In so doing, the investigation will touch many lives:
* David Gregg and Terry Long, two Maryland basketball players who reportedly were with Bias when he suffered the fatal attack last Thursday morning. There are reports that Bias's dormitory room had been sanitized before an ambulance was called. There also were reports that it might have been a half-hour between the time Bias suffered his attack and the calling of the ambulance.
* Brian Tribble, a former junior varsity basketball player at Maryland who is described as a longtime friend of Bias. There are reports that Tribble also was with Bias when the seizures hit. There are other reports that Tribble and Bias were seen in Northeast Washington on Bias's last night, in an area known for drug activity.
* Lefty Driesell, the Maryland coach. He gathered his players at his home in the hours following Bias's death. There is a report that according to reserve center Phil Nevin, Driesell discussed with them "what should be publicized and what shouldn't be publicized."
"Mr. Driesell thinks it's his responsibility to his student-athletes to tell them not to be overly cooperative . . . I don't think that's his job," Marshall said Monday.
In addition, Driesell is under fire for his team's academic standing. Wendy Whittemore, the basketball team's academic counselor, resigned yesterday, The Washington Post reported. It also was revealed that five of the 12 basketball players - including Bias - flunked out of school last semester.
Whittemore described the team's grades this past year as "D-plus to C- minus." She said that players missed between 35 and 40 percent of classes during the season. On her resignation, Whittemore said: "It comes down to philosophical differences, and being unable to effect changes in the athletic department."
Meanwhile, Driesell is expected to testify before the grand jury investigating Bias's death. Marshall said yesterday he would try to avoid having the grand jury question the teammates who were with Bias when he died,
because such testimony automatically provides immunity from prosecution.
"I would prefer not having anybody having any complicity in the death of Len Bias having any sort of immunity," Marshall said.
Marshall also repeated the autopsy findings, that "nothing but cocaine killed him. The reason he died was cocaine."
The medical examiner's original schedule called for a report to be issued between seven and 10 days after Bias's death. Instead, the report was ready yesterday, five days after. The findings answered some questions and left others open.
For instance, Smialek said there was no evidence that Bias had used cocaine previously, but that he was not sure. One evidence of previous use would have been a change in Bias's mucous membranes.
"I did not find that in Mr. Bias," Smialek said.
Smialek said he could not determine how much cocaine Bias had used, but said he would not call it an overdose. He also said Bias was very healthy, with no signs of heart disease. That finding contradicted earlier reports that doctors had found massive damage in Bias's heart.
"Len Bias had a large heart, but that was not unexpected considering his superb athletic condition," Smialek said.
The medical examiner said there was no evidence that Bias was allergic to cocaine, but that he showed a sensitivity to the drug. He said the blood cocaine level was 6.5 milligrams per liter, which was about average for the 16 deaths from cocaine use in Maryland in the last three years.
"This particular concentration might not have killed another individual," Smialek said. "On the other hand, some might have been killed by lesser concentrations."
There was no evidence of alcohol or other drugs in Bias's system, Smialek said.
Smialek listed the manner of death as undetermined, indicating that the grand jury would ultimately make that decision. And last night - in the only statement made by any University of Maryland personnel - chancellor John B. Slaughter said the university would cooperate fully with the investigation.
"We want to get to the heart of what happens to crush out the life of this young man at his very prime," Slaughter said.
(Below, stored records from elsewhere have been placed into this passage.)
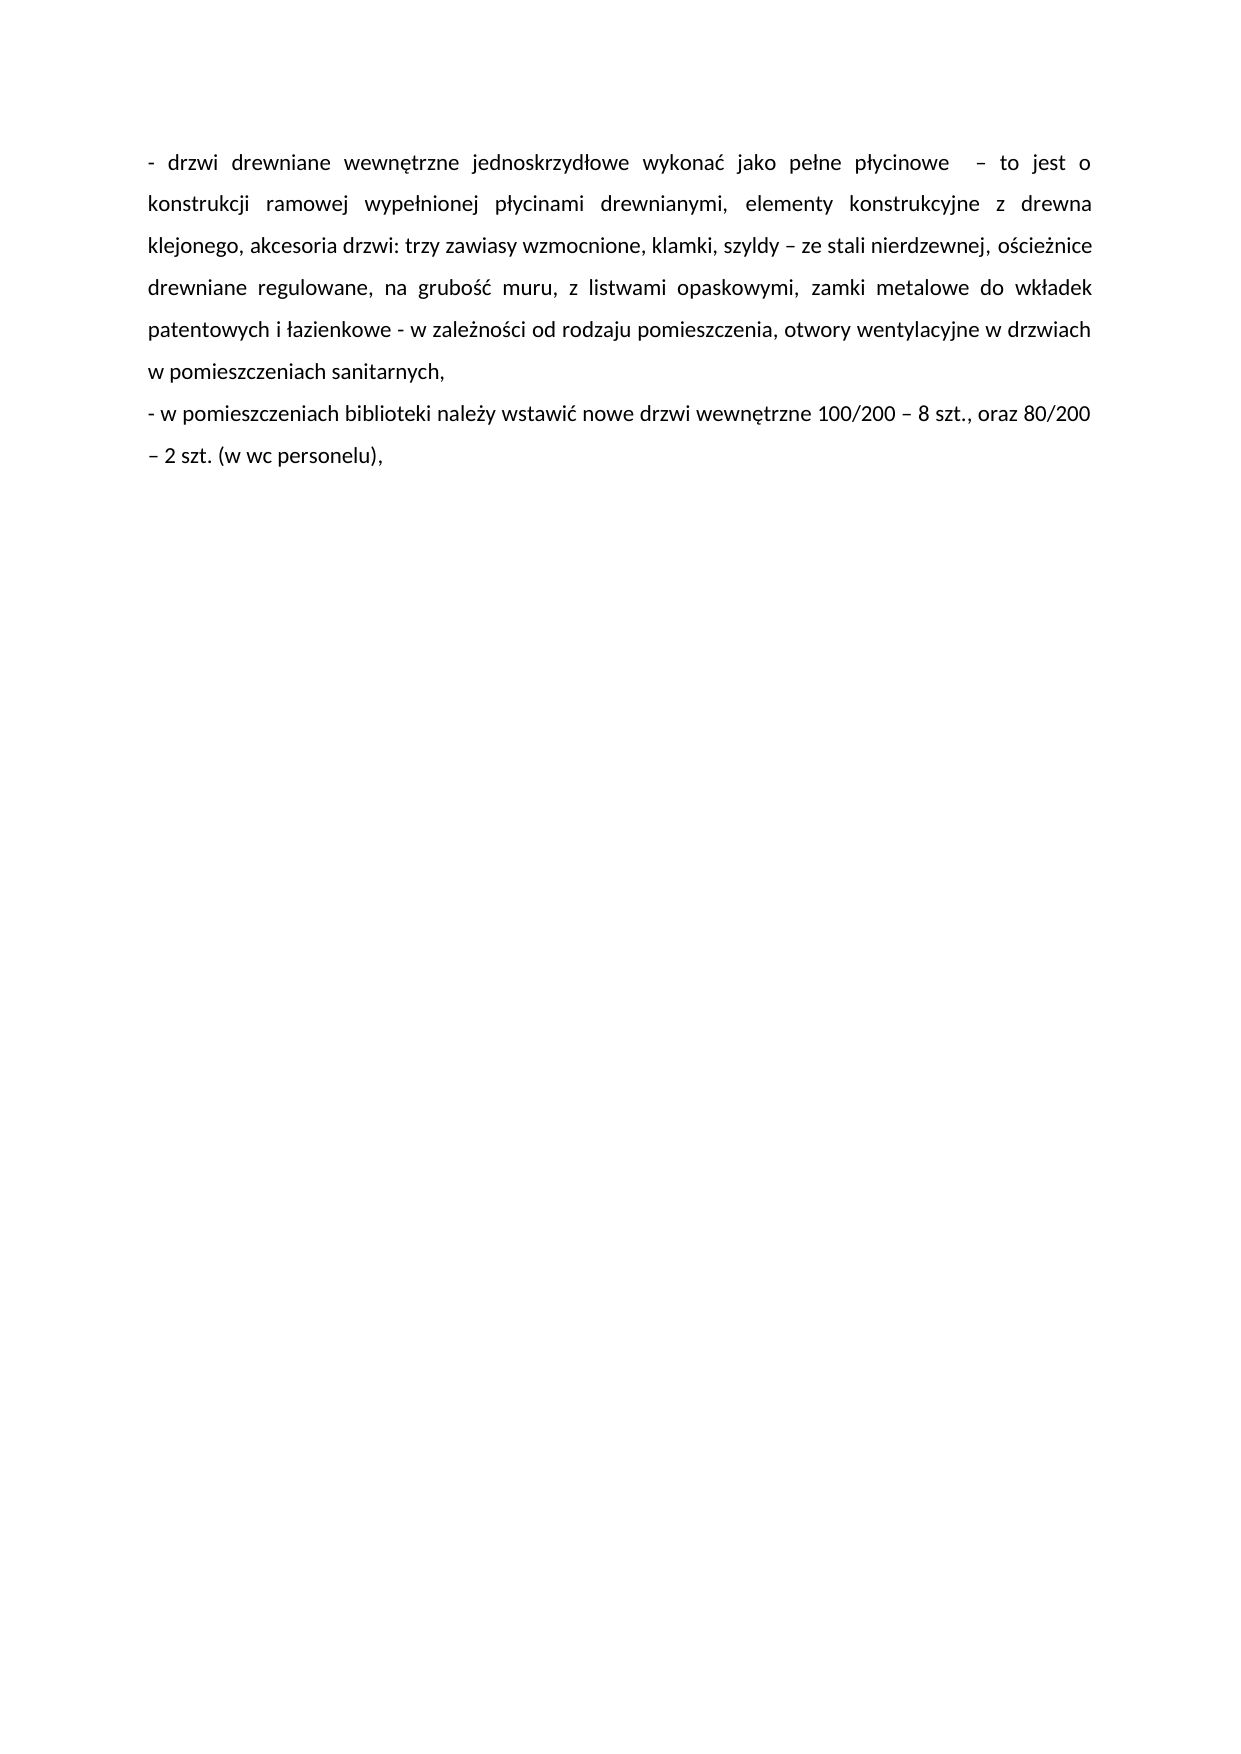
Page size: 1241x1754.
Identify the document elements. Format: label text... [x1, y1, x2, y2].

text - drzwi drewniane wewnętrzne jednoskrzydłowe wykonać jako pełne płycinowe – to jest o konstrukcji ramowej wypełnionej płycinami drewnianymi, elementy konstrukcyjne z drewna klejonego, akcesoria drzwi: trzy zawiasy wzmocnione, klamki, szyldy – ze stali nierdzewnej, ościeżnice drewniane regulowane, na grubość muru, z listwami opaskowymi, zamki metalowe do wkładek patentowych i łazienkowe - w zależności od rodzaju pomieszczenia, otwory wentylacyjne w drzwiach w pomieszczeniach sanitarnych, [148, 148, 1093, 386]
text - w pomieszczeniach biblioteki należy wstawić nowe drzwi wewnętrzne 100/200 – 8 szt., oraz 80/200 – 2 szt. (w wc personelu), [148, 399, 1093, 469]
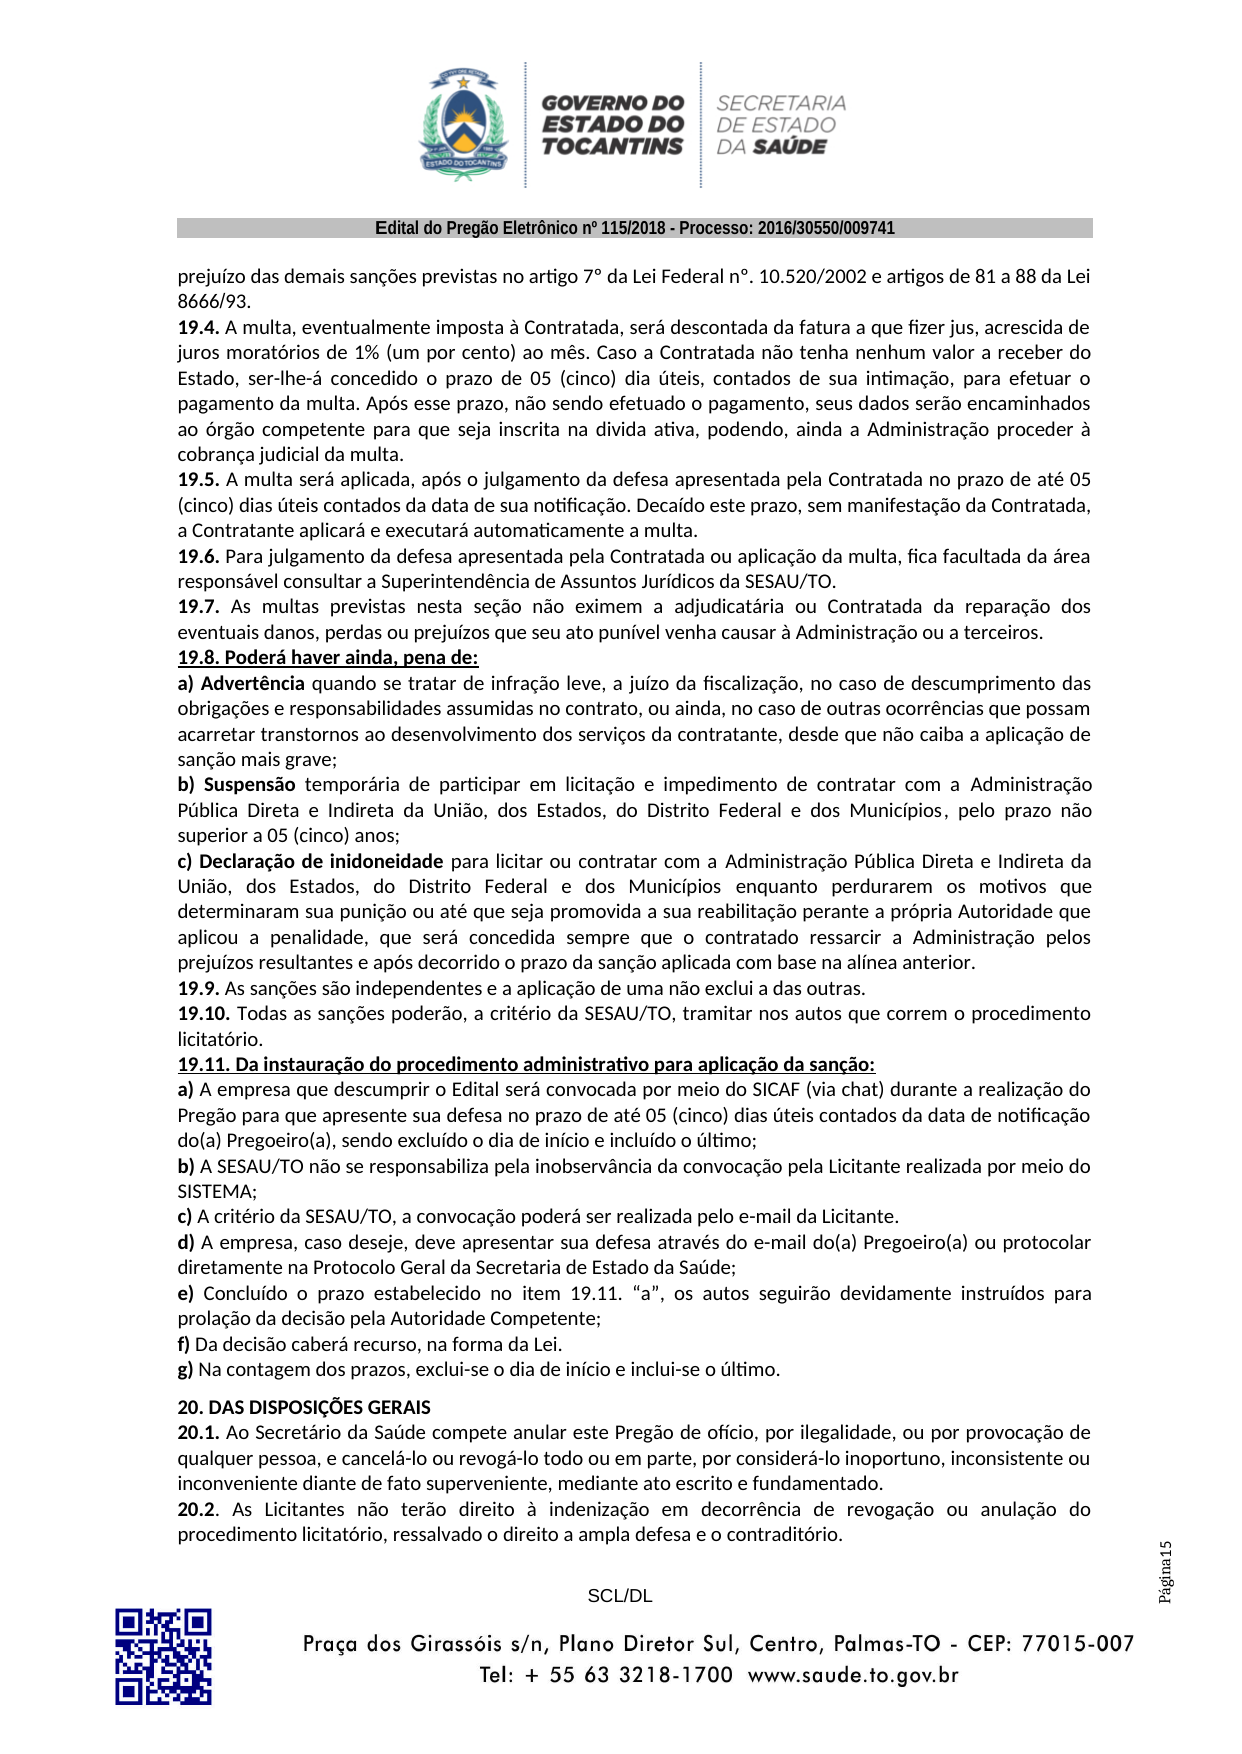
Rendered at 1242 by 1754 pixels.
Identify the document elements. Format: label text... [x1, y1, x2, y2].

text a) Advertência quando se tratar de infração leve, a juízo da fiscalização, no caso de descumprimento das obrigações e responsabilidades assumidas no contrato, ou ainda, no caso de outras ocorrências que possam acarretar transtornos ao desenvolvimento dos serviços da contratante, desde que não caiba a aplicação de sanção mais grave; [177, 670, 1093, 772]
text c) Declaração de inidoneidade para licitar ou contratar com a Administração Pública Direta e Indireta da União, dos Estados, do Distrito Federal e dos Municípios enquanto perdurarem os motivos que determinaram sua punição ou até que seja promovida a sua reabilitação perante a própria Autoridade que aplicou a penalidade, que será concedida sempre que o contratado ressarcir a Administração pelos prejuízos resultantes e após decorrido o prazo da sanção aplicada com base na alínea anterior. [177, 848, 1093, 975]
text 19.7. As multas previstas nesta seção não eximem a adjudicatária ou Contratada da reparação dos eventuais danos, perdas ou prejuízos que seu ato punível venha causar à Administração ou a terceiros. [177, 594, 1093, 644]
text 19.5. A multa será aplicada, após o julgamento da defesa apresentada pela Contratada no prazo de até 05 (cinco) dias úteis contados da data de sua notificação. Decaído este prazo, sem manifestação da Contratada, a Contratante aplicará e executará automaticamente a multa. [177, 467, 1093, 543]
text 19.11. Da instauração do procedimento administrativo para aplicação da sanção: [177, 1051, 1093, 1077]
text 19.3. Para os fins do item 18.2, a cada dia de atraso será cobrado 1% (um por cento) de multa até o limite de 30% (trinta por cento), ocasião em que será rescindido unilateralmente o contrato, sendo convocadas as Licitantes remanescentes obedecendo à ordem de classificação, para contratar com a Administração, sem prejuízo das demais sanções previstas no artigo 7º da Lei Federal nº. 10.520/2002 e artigos de 88 da Lei 866693. [177, 263, 1093, 314]
text 19.8. Poderá haver ainda, pena de: [177, 644, 1093, 670]
text e) Concluído o prazo estabelecido no item 19.11. “a”, os autos seguirão devidamente instruídos para prolação da decisão pela Autoridade Competente; [177, 1280, 1093, 1331]
text 19.4. A multa, eventualmente imposta à Contratada, será descontada da fatura a que fizer jus, acrescida de juros moratórios de 1% (um por cento) ao mês. Caso a Contratada não tenha nenhum valor a receber do Estado, ser-lhe-á concedido o prazo de 05 (cinco) dia úteis, contados de sua intimação, para efetuar o pagamento da multa. Após esse prazo, não sendo efetuado o pagamento, seus dados serão encaminhados ao órgão competente para que seja inscrita na divida ativa, podendo, ainda a Administração proceder à cobrança judicial da multa. [177, 314, 1093, 467]
text b) Suspensão temporária de participar em licitação e impedimento de contratar com a Administração Pública Direta e Indireta da União, dos Estados, do Distrito Federal e dos Municípios, pelo prazo não superior a 05 (cinco) anos; [177, 772, 1093, 848]
text f) Da decisão caberá recurso, na forma da Lei. [177, 1331, 1093, 1356]
text 19.9. As sanções são independentes e a aplicação de uma não exclui a das outras. [177, 975, 1093, 1000]
text g) Na contagem dos prazos, exclui-se o dia de início e inclui-se o último. [177, 1356, 1093, 1382]
text 19.10. Todas as sanções poderão, a critério da SESAU/TO, tramitar nos autos que correm o procedimento licitatório. [177, 1000, 1093, 1051]
text d) A empresa, caso deseje, deve apresentar sua defesa através do e-mail do(a) Pregoeiro(a) ou protocolar diretamente na Protocolo Geral da Secretaria de Estado da Saúde; [177, 1229, 1093, 1280]
text c) A critério da SESAU/TO, a convocação poderá ser realizada pelo e-mail da Licitante. [177, 1204, 1093, 1229]
text a) A empresa que descumprir o Edital será convocada por meio do SICAF (via chat) durante a realização do Pregão para que apresente sua defesa no prazo de até 05 (cinco) dias úteis contados da data de notificação do(a) Pregoeiro(a), sendo excluído o dia de início e incluído o último; [177, 1077, 1093, 1153]
text 20.2. As Licitantes não terão direito à indenização em decorrência de revogação ou anulação do procedimento licitatório, ressalvado o direito a ampla defesa e o contraditório. [177, 1496, 1093, 1547]
text 20. DAS DISPOSIÇÕES GERAIS [177, 1394, 1093, 1419]
picture [234, 59, 1036, 190]
text 19.6. Para julgamento da defesa apresentada pela Contratada ou aplicação da multa, fica facultada da área responsável consultar a Superintendência de Assuntos Jurídicos da SESAU/TO. [177, 543, 1093, 594]
text b) A SESAU/TO não se responsabiliza pela inobservância da convocação pela Licitante realizada por meio do SISTEMA; [177, 1153, 1093, 1204]
picture [111, 1604, 1134, 1709]
text 20.1. Ao Secretário da Saúde compete anular este Pregão de ofício, por ilegalidade, ou por provocação de qualquer pessoa, e cancelá-lo ou revogá-lo todo ou em parte, por considerá-lo inoportuno, inconsistente ou inconveniente diante de fato superveniente, mediante ato escrito e fundamentado. [177, 1419, 1093, 1496]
He said that the university has attempted to educate its students "about the evils of drug abuse," but that it is "impossible to control the private behavior or conduct of every single student of a university campus."
At the same time, the commissioner for the state Board of Higher Education said he has asked the university's Board of Regents to appoint a commission to determine if there is a drug problem on the College Park campus.